Евгений Ройзман на митинге против отмены прямых выборов мэра Екатеринбурга. Фото: Донат Сорокин / ТАСС

Евгений Ройзман на митинге против отмены прямых выборов мэра Екатеринбурга. Фото: Донат Сорокин / ТАСС

За несколько дней до екатеринбургского митинга в свою поддержку Евгений Ройзман в эфире «Дождя» допустил довольно неприятный промах – когда речь зашла о полицейских, которые для улучшения своей отчетности или рассчитывая на перспективу вымогательства подбрасывают наркотики случайным людям, Ройзман высказался в том духе, что кому попало все-таки не подбрасывают: «Невозможно подбросить наркотики человеку, который их не употребляет или с ними никак не связан». Такое высказывание даже не назовешь спорным, оно вполне бесспорное – даже если не брать в расчет общеизвестную практику подбрасывания, людоедским выглядит сам подход, допускающий ложное обвинение при условии, что обвиняемый и так чем-то нехорош. Это нечестно, незаконно, аморально, и даже полицейские чины или какие-нибудь одиозные лоялисты себе такого не позволяют; лоялистская формула звучала бы гораздо нейтральнее.

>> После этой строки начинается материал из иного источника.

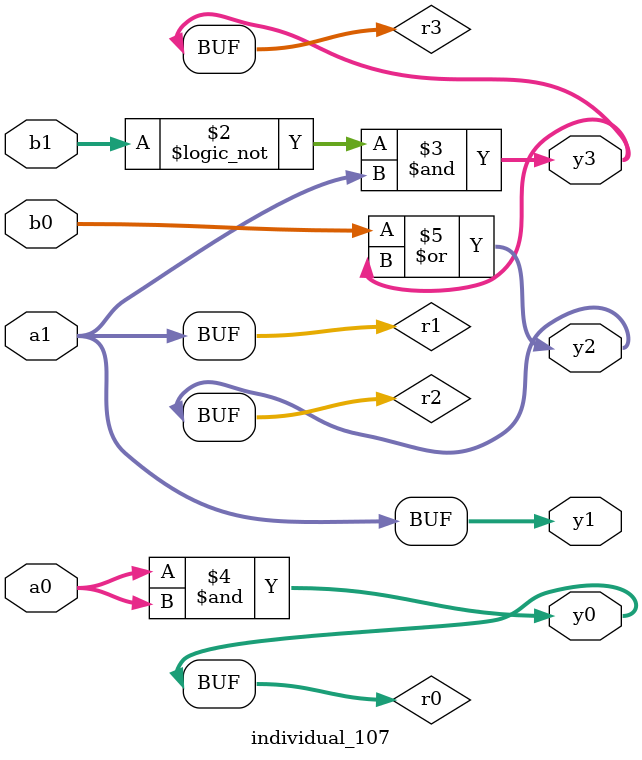
<source format=sv>
module individual_107(input logic [15:0] a1, input logic [15:0] a0, input logic [15:0] b1, input logic [15:0] b0, output logic [15:0] y3, output logic [15:0] y2, output logic [15:0] y1, output logic [15:0] y0);
logic [15:0] r0, r1, r2, r3; 
 always@(*) begin 
	 r0 = a0; r1 = a1; r2 = b0; r3 = b1; 
 	 r3 = ! r3 ;
 	 r3  &=  r1 ;
 	 r0  &=  a0 ;
 	 r2  |=  r3 ;
 	 y3 = r3; y2 = r2; y1 = r1; y0 = r0; 
end
endmodule
</source>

«У нас полиция ничего не подбрасывает», а «если подбрасывают, значит, есть за что» – это что-то уже запредельное, и, пожалуй, кроме Ройзмана, так никто больше и не скажет, это не расхожее место, а именно ройзмановский эксклюзив, органично встающий в один ряд и с мрачноватым опытом его «Города без наркотиков», и с другими (очень многочисленными) высказываниями Ройзмана о наркоманах и тех, кого он считает наркоманами, и даже с давней его судимостью и вообще репутацией человека, исторически связанного с «определенными кругами». Аудитория, которая должна сочувствовать Ройзману в его борьбе за выборы, то есть, если совсем грубо, либерально-интеллигентская публика больших городов, крайне чувствительна к таким вещам, и высказывание Ройзмана о подбрасывании наркотиков, конечно, услышали, а услышав – как не задуматься о том, что, может быть, такому политику действительно не место во власти, и если, чтобы его остановить, нужно отменять выборы, то, пожалуй, это тот случай, когда есть вещи поважнее демократии?